## TASK BRIEF:
Retype, word for word, every line of the records below starting at the one that contains "All Students |" and ending at the one that contains "57 | 21 | 7 | 0 |"; include both of those lines and nothing more.
Start of RECORDS SHOWN
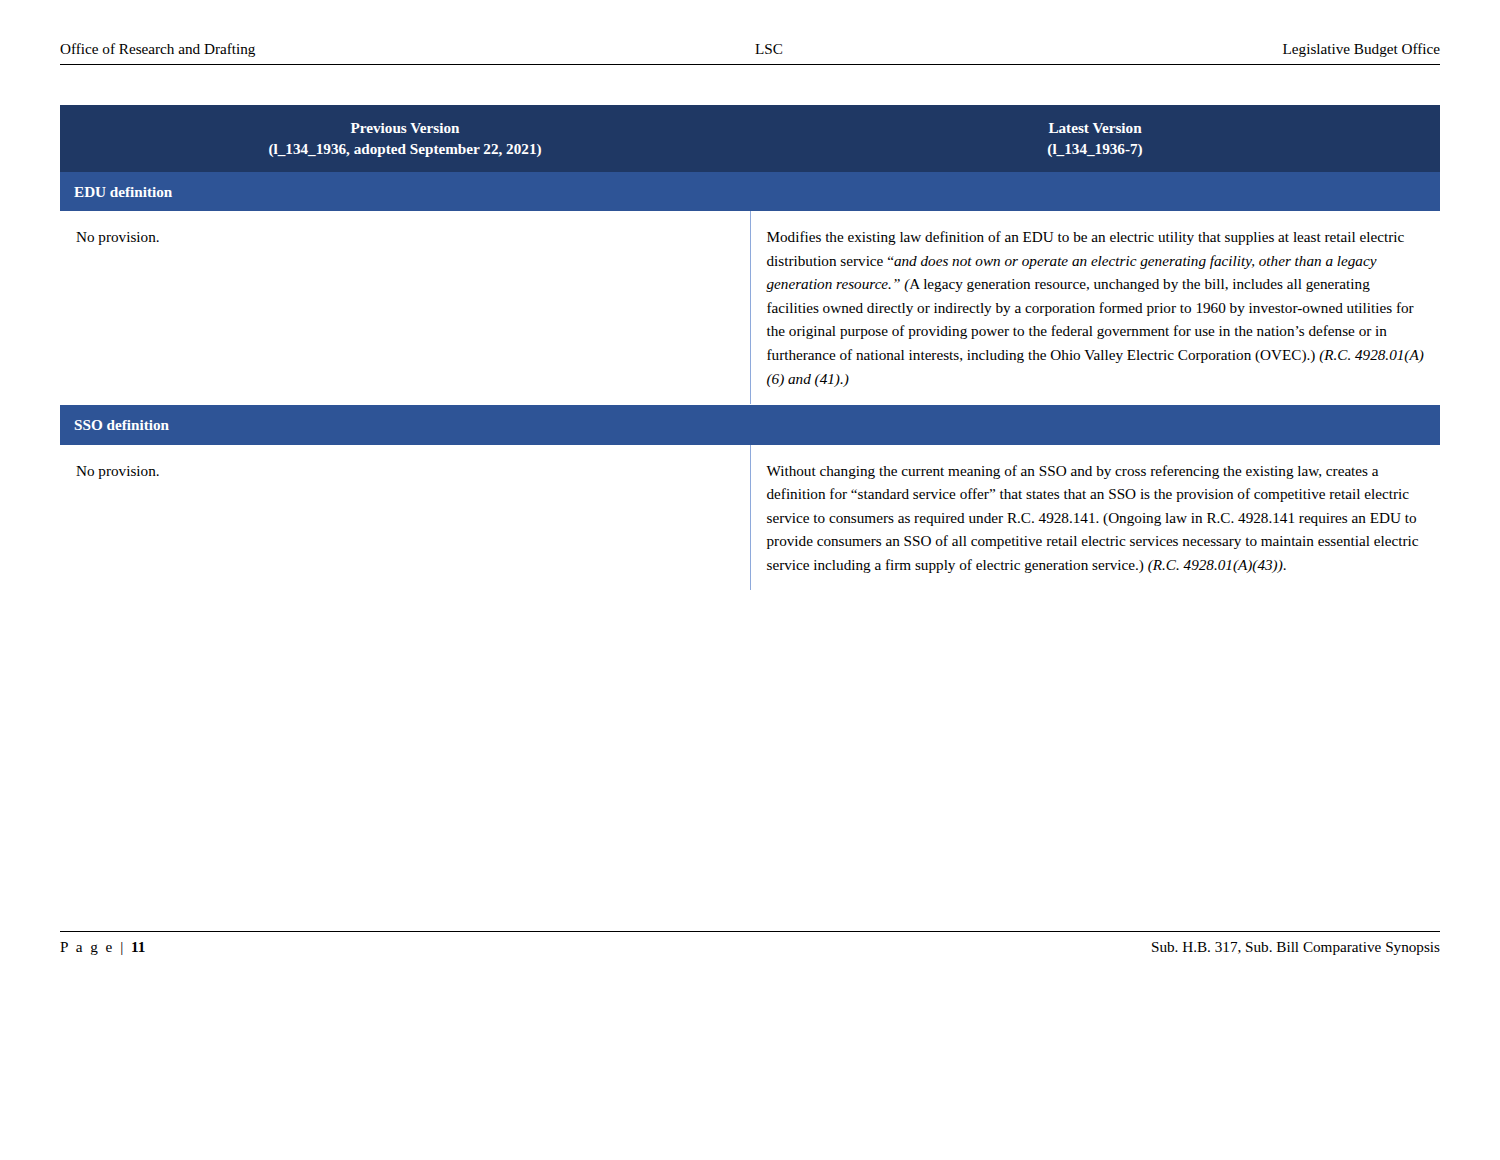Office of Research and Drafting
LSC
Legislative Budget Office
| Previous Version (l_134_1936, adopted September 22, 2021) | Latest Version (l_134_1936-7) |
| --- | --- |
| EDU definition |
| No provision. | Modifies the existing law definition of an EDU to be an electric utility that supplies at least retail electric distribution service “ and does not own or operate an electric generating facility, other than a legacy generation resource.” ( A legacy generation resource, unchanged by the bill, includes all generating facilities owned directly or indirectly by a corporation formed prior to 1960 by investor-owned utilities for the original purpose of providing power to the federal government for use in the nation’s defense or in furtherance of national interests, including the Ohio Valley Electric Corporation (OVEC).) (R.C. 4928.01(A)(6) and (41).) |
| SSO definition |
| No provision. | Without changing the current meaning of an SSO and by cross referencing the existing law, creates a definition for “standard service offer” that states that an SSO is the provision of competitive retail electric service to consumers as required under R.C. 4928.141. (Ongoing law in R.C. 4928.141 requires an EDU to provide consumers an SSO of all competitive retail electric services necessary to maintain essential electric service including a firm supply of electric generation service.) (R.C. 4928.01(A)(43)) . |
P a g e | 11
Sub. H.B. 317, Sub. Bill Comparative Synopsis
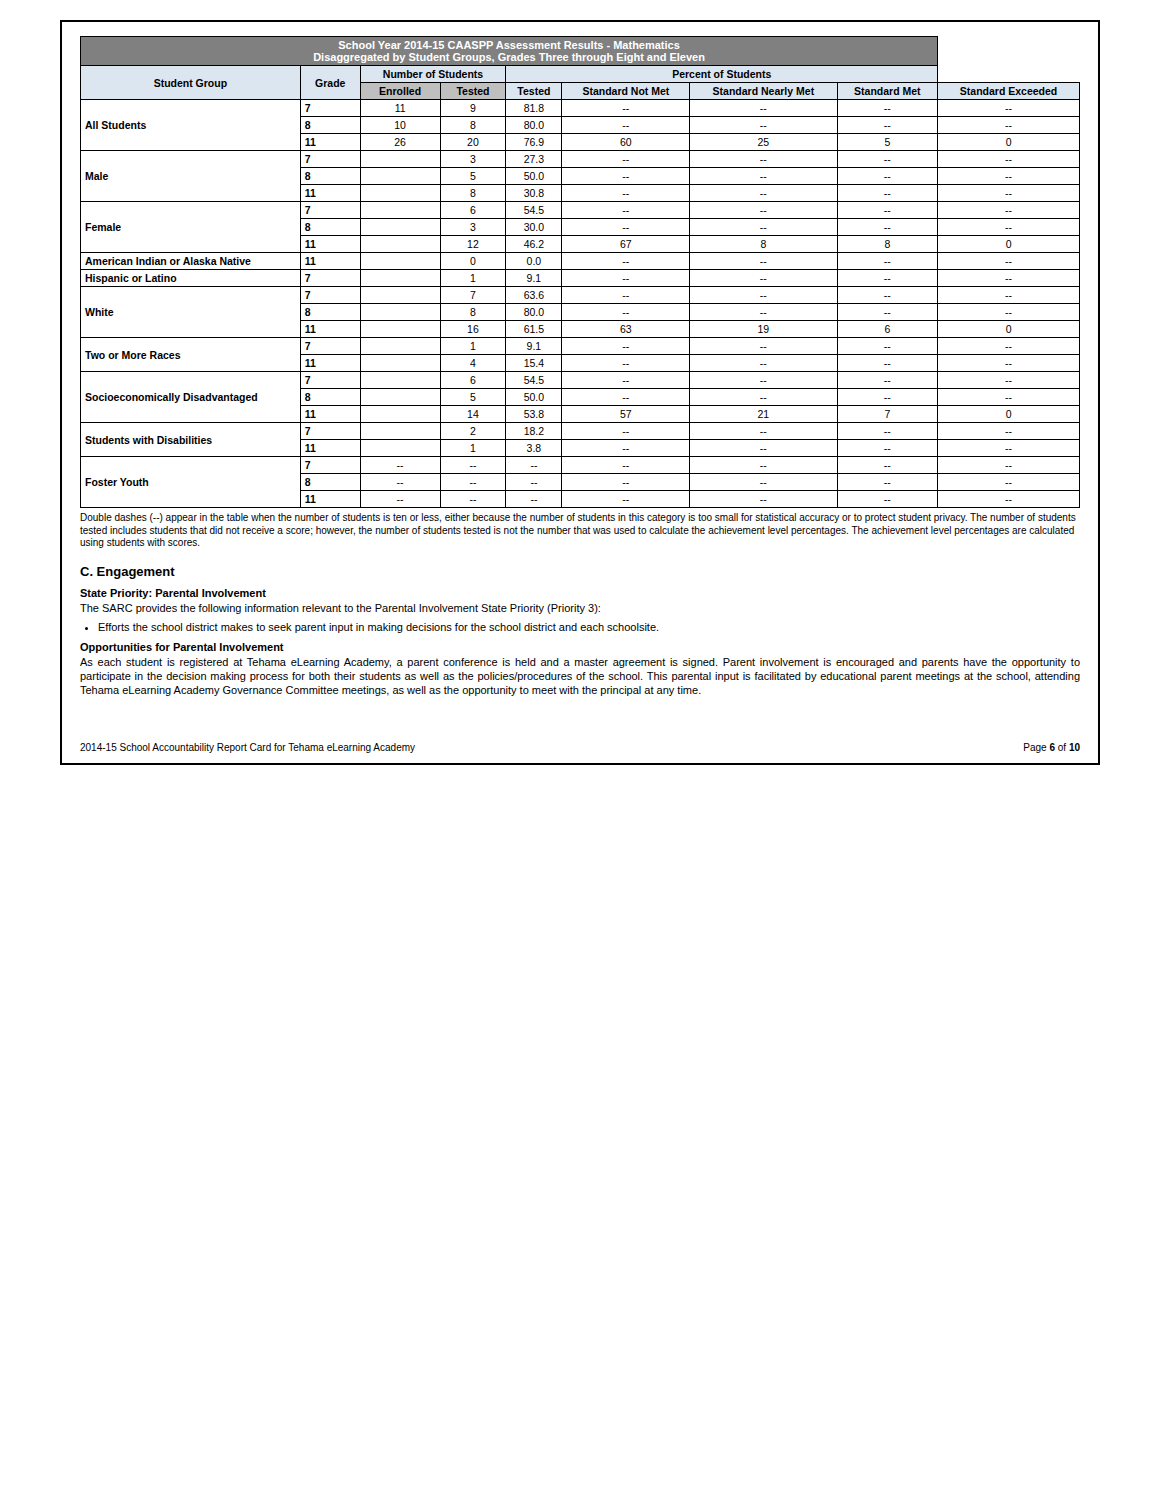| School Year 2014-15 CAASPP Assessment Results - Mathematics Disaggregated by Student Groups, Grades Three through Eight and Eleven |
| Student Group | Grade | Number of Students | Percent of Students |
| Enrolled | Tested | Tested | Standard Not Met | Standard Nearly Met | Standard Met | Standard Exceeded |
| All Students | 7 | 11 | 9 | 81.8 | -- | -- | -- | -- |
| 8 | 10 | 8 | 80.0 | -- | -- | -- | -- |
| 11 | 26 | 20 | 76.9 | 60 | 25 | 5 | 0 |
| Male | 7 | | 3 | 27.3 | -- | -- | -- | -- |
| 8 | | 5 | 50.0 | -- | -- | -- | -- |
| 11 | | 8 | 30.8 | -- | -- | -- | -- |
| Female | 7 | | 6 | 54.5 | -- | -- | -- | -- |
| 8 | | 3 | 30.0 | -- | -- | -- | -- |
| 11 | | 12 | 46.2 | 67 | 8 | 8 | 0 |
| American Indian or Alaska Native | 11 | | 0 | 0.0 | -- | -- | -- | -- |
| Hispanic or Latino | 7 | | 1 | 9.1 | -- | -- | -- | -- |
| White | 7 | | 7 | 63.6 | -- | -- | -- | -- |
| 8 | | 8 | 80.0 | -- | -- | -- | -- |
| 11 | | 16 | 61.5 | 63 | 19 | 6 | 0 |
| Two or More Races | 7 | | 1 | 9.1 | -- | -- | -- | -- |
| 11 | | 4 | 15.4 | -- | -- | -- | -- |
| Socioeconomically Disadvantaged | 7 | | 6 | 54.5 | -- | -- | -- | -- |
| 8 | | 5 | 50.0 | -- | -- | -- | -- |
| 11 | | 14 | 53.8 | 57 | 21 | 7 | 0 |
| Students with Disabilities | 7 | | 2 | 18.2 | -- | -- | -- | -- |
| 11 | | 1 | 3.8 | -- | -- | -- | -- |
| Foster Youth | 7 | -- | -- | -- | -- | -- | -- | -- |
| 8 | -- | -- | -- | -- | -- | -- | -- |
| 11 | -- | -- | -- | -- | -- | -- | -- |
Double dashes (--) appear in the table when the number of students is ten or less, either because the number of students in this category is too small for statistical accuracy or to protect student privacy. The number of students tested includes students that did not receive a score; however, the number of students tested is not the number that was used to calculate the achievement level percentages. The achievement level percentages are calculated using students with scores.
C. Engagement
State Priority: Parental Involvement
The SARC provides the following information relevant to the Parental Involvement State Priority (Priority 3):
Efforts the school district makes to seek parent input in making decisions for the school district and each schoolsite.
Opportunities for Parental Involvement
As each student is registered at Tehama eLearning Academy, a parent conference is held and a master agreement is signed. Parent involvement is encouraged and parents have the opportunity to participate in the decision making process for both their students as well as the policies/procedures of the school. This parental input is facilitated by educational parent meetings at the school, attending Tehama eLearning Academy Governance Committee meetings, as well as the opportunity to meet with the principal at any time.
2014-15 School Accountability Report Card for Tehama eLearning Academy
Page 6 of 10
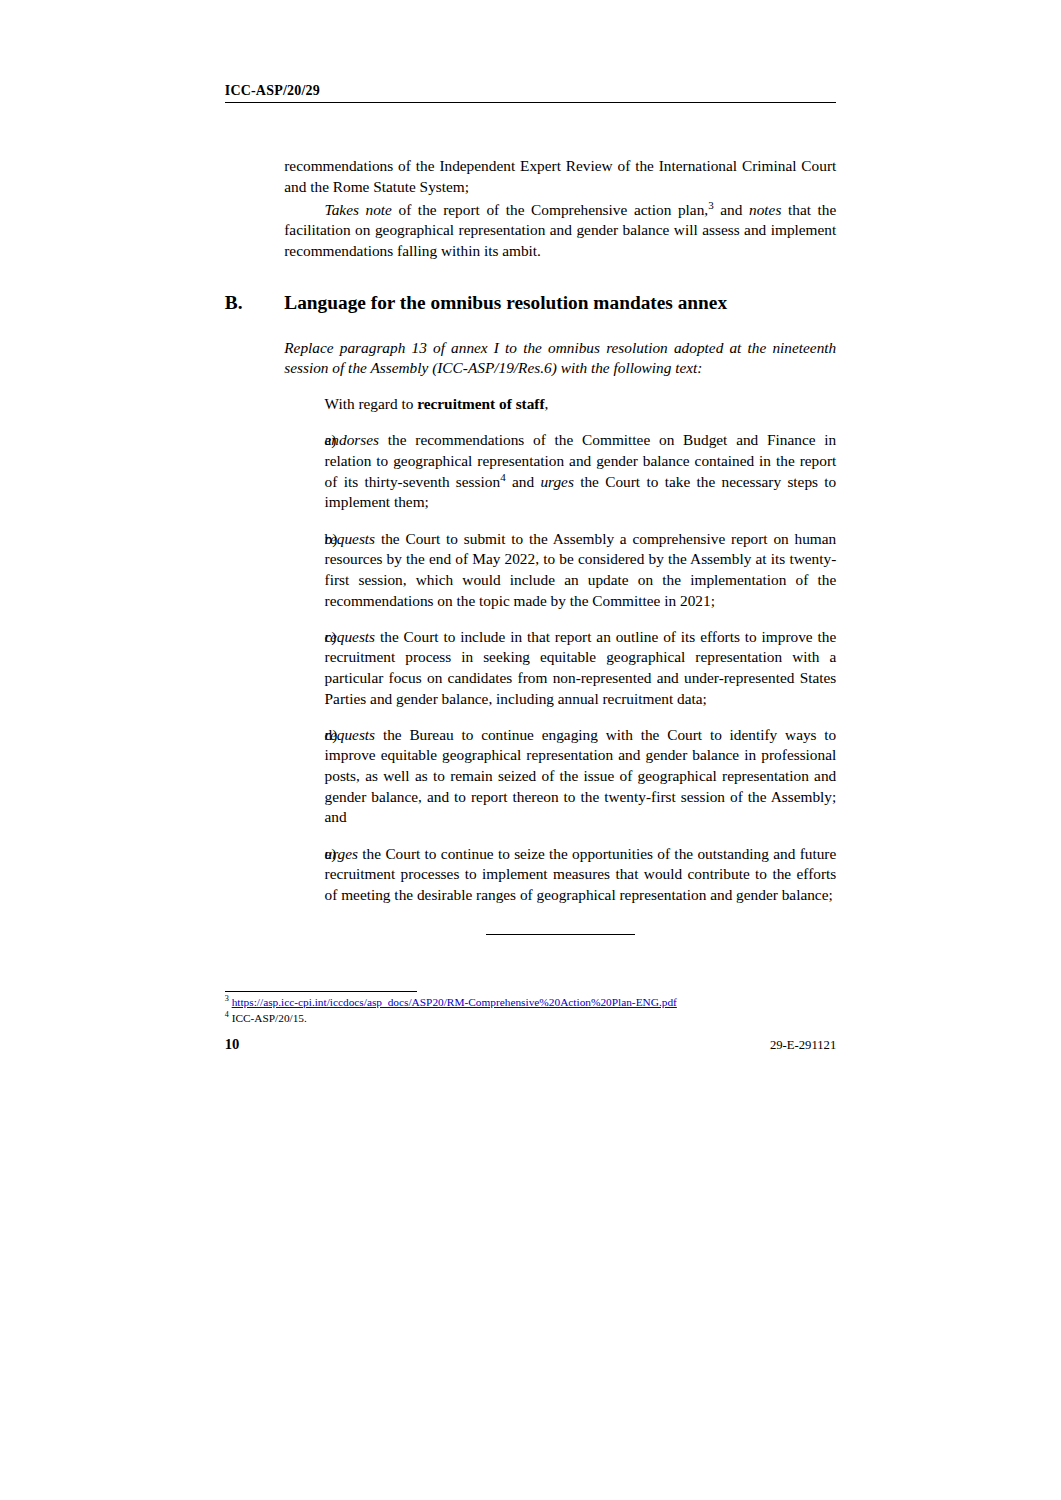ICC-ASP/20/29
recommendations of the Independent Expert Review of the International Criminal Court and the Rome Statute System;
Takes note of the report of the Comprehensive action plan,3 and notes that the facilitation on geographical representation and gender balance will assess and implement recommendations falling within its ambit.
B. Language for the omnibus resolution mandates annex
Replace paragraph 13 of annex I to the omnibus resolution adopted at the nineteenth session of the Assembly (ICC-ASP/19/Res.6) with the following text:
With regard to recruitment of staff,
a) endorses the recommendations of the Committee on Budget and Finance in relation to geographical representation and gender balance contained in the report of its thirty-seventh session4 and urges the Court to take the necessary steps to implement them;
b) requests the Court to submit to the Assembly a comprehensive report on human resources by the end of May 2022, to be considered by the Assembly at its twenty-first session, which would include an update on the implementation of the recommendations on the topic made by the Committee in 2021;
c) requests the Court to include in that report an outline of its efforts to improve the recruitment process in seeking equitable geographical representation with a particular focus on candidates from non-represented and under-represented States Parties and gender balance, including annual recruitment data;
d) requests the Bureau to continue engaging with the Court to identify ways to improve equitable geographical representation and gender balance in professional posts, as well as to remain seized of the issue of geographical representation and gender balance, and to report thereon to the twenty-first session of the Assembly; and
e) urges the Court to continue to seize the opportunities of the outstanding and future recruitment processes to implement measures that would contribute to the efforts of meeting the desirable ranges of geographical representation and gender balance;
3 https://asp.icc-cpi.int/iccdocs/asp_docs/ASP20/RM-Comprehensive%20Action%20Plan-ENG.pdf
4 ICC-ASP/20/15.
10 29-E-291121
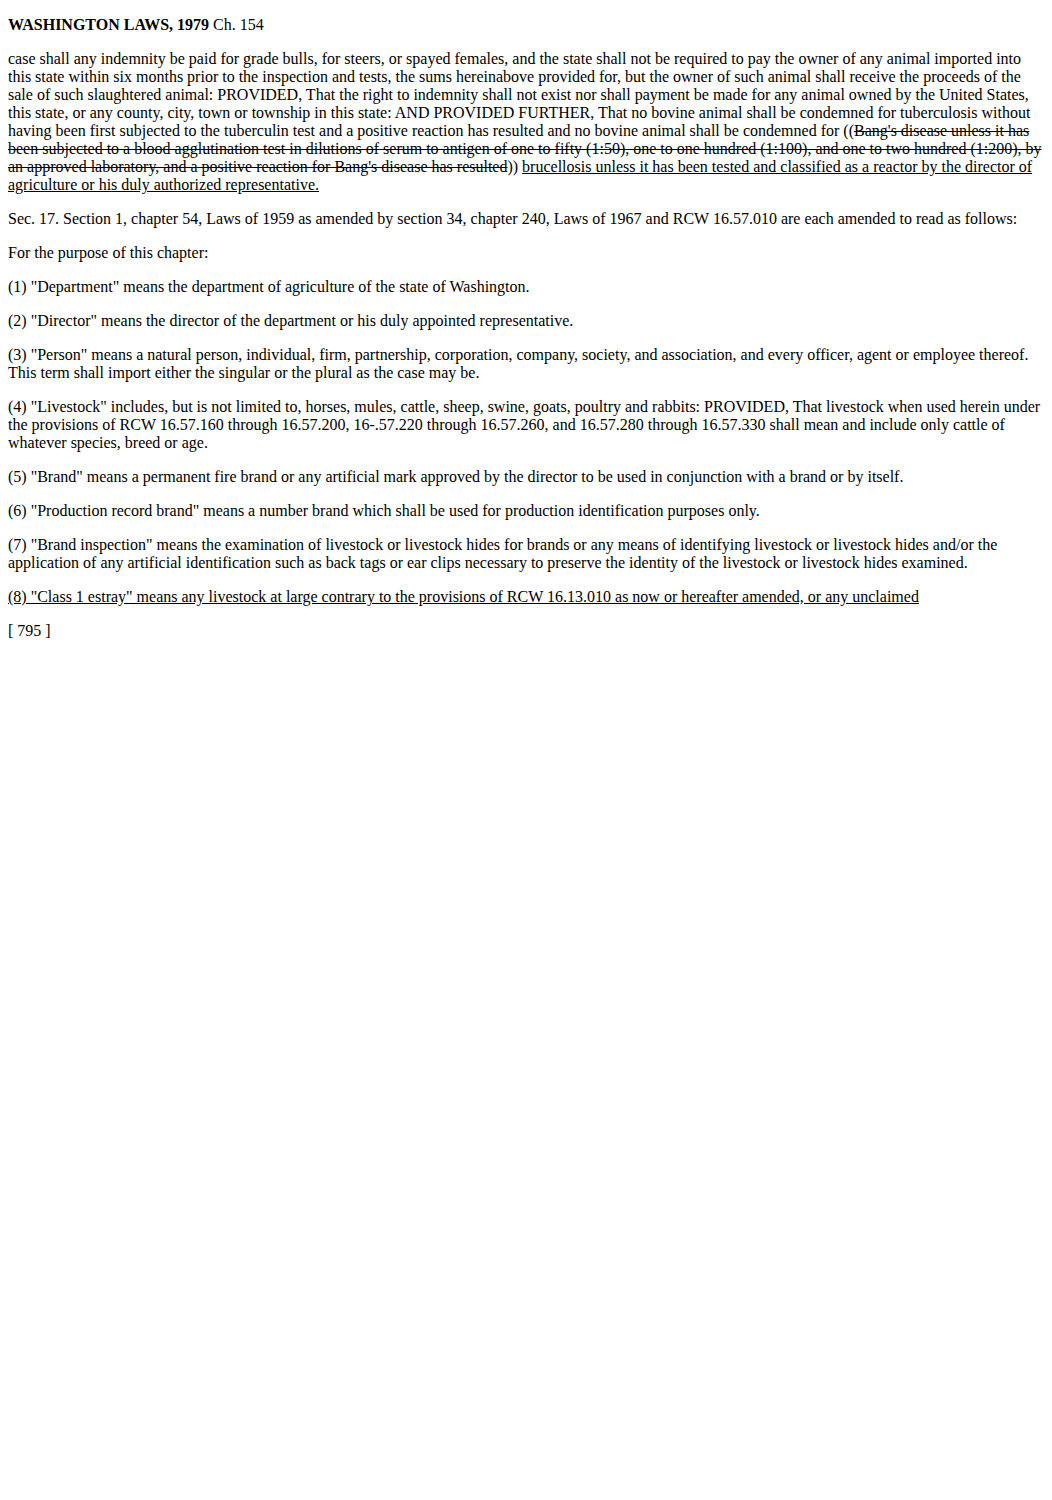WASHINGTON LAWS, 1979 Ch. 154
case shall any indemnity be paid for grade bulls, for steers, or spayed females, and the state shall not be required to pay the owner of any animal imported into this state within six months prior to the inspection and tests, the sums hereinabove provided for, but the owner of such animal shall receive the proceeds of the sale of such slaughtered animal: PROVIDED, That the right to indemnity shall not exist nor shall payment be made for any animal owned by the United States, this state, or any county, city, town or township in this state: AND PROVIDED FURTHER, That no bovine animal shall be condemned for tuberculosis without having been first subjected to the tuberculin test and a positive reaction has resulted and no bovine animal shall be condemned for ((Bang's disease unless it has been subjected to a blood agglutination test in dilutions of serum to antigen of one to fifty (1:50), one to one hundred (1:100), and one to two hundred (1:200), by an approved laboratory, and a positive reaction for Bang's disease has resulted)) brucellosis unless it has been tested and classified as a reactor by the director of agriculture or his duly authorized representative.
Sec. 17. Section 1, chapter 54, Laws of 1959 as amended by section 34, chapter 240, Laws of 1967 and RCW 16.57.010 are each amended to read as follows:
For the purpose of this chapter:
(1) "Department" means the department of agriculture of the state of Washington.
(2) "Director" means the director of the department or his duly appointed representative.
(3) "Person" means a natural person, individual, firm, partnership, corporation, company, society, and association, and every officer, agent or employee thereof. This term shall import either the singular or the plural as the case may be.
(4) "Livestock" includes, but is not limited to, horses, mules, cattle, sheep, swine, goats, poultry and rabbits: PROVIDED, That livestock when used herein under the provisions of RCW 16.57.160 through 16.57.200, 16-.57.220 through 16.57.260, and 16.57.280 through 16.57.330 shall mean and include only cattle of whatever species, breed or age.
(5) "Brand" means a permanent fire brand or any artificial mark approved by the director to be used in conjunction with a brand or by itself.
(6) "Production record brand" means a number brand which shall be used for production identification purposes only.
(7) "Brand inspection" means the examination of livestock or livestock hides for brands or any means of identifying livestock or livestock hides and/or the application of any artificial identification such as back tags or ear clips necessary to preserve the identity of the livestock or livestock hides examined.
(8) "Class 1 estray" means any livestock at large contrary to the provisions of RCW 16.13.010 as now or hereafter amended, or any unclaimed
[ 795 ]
End of RECORDS SHOWN
## RESPONSE TO THIS EXERCISE:
| All Students | 7 | 11 | 9 | 81.8 | -- | -- | -- | -- |
| 8 | 10 | 8 | 80.0 | -- | -- | -- | -- |
| 11 | 26 | 20 | 76.9 | 60 | 25 | 5 | 0 |
| Male | 7 | | 3 | 27.3 | -- | -- | -- | -- |
| 8 | | 5 | 50.0 | -- | -- | -- | -- |
| 11 | | 8 | 30.8 | -- | -- | -- | -- |
| Female | 7 | | 6 | 54.5 | -- | -- | -- | -- |
| 8 | | 3 | 30.0 | -- | -- | -- | -- |
| 11 | | 12 | 46.2 | 67 | 8 | 8 | 0 |
| American Indian or Alaska Native | 11 | | 0 | 0.0 | -- | -- | -- | -- |
| Hispanic or Latino | 7 | | 1 | 9.1 | -- | -- | -- | -- |
| White | 7 | | 7 | 63.6 | -- | -- | -- | -- |
| 8 | | 8 | 80.0 | -- | -- | -- | -- |
| 11 | | 16 | 61.5 | 63 | 19 | 6 | 0 |
| Two or More Races | 7 | | 1 | 9.1 | -- | -- | -- | -- |
| 11 | | 4 | 15.4 | -- | -- | -- | -- |
| Socioeconomically Disadvantaged | 7 | | 6 | 54.5 | -- | -- | -- | -- |
| 8 | | 5 | 50.0 | -- | -- | -- | -- |
| 11 | | 14 | 53.8 | 57 | 21 | 7 | 0 |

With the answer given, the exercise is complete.